### RECORDED INFORMATION
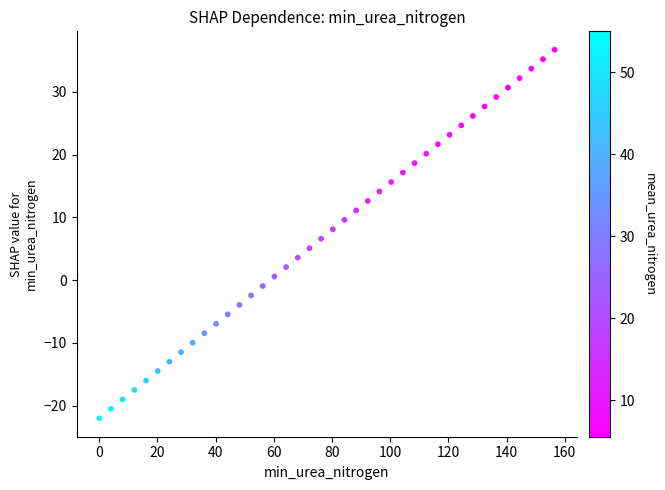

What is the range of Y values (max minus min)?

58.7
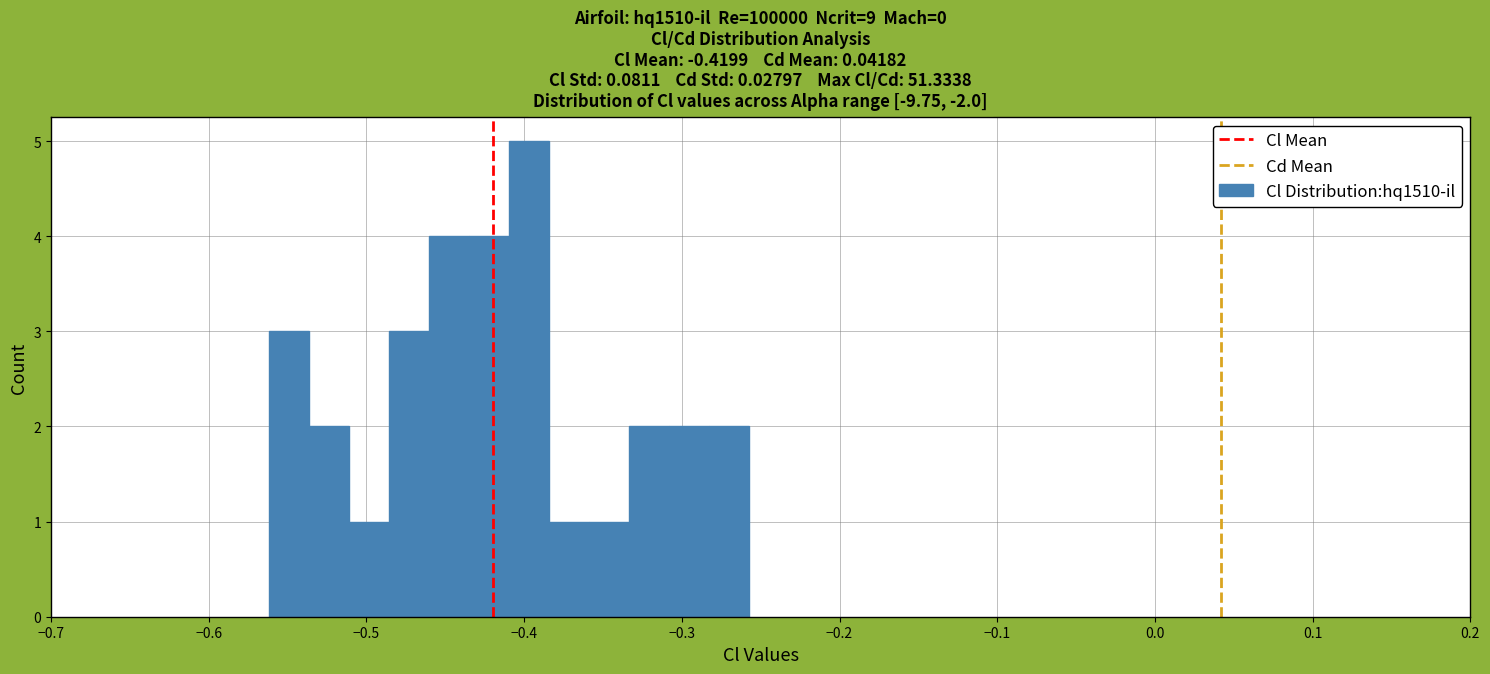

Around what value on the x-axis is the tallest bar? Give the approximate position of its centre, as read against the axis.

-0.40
* * *
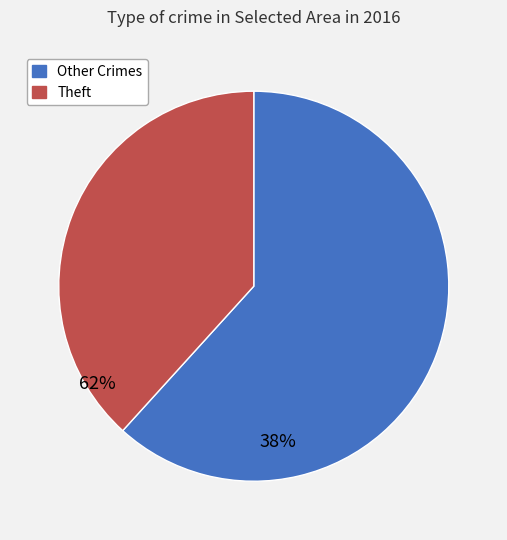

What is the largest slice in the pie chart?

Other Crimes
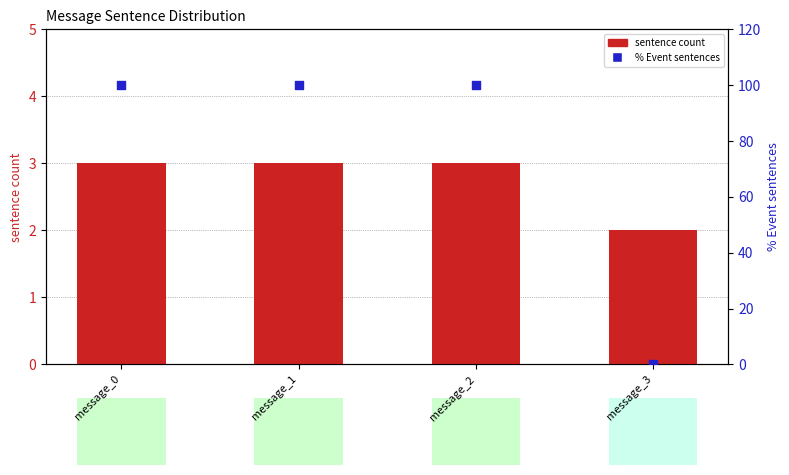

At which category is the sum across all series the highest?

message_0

### DESCRIPTION OF THE TASK
Format the lines from the one containing "What is the range" through the one containing "Around what value", both included, as a Markdown table with the columns "No." and "Text", numbering each row and skipping blank lines. Leave the pictures out of the table.

### FINAL ANSWER
| No. | Text |
|---|---|
| 1 | What is the range of Y values (max minus min)? |
| 2 | 58.7 |
| 3 | Around what value on the x-axis is the tallest bar? Give the approximate position of its centre, as read against the axis. |